■ TASK REQUIREMENTS:
Every line below must be given again exactly.

[DATA EXTRACT Boundary: Start]

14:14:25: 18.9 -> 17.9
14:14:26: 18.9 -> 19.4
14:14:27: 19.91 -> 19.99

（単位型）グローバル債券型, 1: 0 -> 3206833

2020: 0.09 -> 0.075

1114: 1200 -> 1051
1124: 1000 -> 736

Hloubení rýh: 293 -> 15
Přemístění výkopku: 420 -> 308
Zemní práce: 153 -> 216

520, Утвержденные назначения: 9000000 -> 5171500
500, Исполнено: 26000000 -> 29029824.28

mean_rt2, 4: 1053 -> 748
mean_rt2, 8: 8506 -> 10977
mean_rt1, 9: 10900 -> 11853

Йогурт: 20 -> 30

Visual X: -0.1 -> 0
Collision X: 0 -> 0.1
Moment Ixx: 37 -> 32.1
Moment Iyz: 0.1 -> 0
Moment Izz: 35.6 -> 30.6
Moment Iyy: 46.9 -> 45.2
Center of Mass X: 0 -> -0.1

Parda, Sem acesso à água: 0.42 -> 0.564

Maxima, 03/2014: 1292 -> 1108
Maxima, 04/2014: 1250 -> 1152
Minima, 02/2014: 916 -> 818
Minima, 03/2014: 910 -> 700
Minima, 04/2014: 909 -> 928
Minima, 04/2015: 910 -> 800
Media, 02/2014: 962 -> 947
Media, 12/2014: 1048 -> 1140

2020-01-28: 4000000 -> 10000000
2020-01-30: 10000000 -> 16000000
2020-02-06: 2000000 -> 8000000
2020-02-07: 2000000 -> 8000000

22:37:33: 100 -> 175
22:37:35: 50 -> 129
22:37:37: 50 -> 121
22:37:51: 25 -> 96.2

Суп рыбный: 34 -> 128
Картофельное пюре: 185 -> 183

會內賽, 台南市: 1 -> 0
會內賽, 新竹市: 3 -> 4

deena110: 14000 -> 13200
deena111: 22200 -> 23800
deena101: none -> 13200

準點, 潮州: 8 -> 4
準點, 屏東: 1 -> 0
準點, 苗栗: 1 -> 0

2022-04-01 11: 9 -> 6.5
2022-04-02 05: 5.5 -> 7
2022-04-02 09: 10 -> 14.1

[DATA EXTRACT Boundary: End]

■ EXERCISE ANSWER:
14:14:25: 18.9 -> 17.9
14:14:26: 18.9 -> 19.4
14:14:27: 19.91 -> 19.99

（単位型）グローバル債券型, 1: 0 -> 3206833

2020: 0.09 -> 0.075

1114: 1200 -> 1051
1124: 1000 -> 736

Hloubení rýh: 293 -> 15
Přemístění výkopku: 420 -> 308
Zemní práce: 153 -> 216

520, Утвержденные назначения: 9000000 -> 5171500
500, Исполнено: 26000000 -> 29029824.28

mean_rt2, 4: 1053 -> 748
mean_rt2, 8: 8506 -> 10977
mean_rt1, 9: 10900 -> 11853

Йогурт: 20 -> 30

Visual X: -0.1 -> 0
Collision X: 0 -> 0.1
Moment Ixx: 37 -> 32.1
Moment Iyz: 0.1 -> 0
Moment Izz: 35.6 -> 30.6
Moment Iyy: 46.9 -> 45.2
Center of Mass X: 0 -> -0.1

Parda, Sem acesso à água: 0.42 -> 0.564

Maxima, 03/2014: 1292 -> 1108
Maxima, 04/2014: 1250 -> 1152
Minima, 02/2014: 916 -> 818
Minima, 03/2014: 910 -> 700
Minima, 04/2014: 909 -> 928
Minima, 04/2015: 910 -> 800
Media, 02/2014: 962 -> 947
Media, 12/2014: 1048 -> 1140

2020-01-28: 4000000 -> 10000000
2020-01-30: 10000000 -> 16000000
2020-02-06: 2000000 -> 8000000
2020-02-07: 2000000 -> 8000000

22:37:33: 100 -> 175
22:37:35: 50 -> 129
22:37:37: 50 -> 121
22:37:51: 25 -> 96.2

Суп рыбный: 34 -> 128
Картофельное пюре: 185 -> 183

會內賽, 台南市: 1 -> 0
會內賽, 新竹市: 3 -> 4

deena110: 14000 -> 13200
deena111: 22200 -> 23800
deena101: none -> 13200

準點, 潮州: 8 -> 4
準點, 屏東: 1 -> 0
準點, 苗栗: 1 -> 0

2022-04-01 11: 9 -> 6.5
2022-04-02 05: 5.5 -> 7
2022-04-02 09: 10 -> 14.1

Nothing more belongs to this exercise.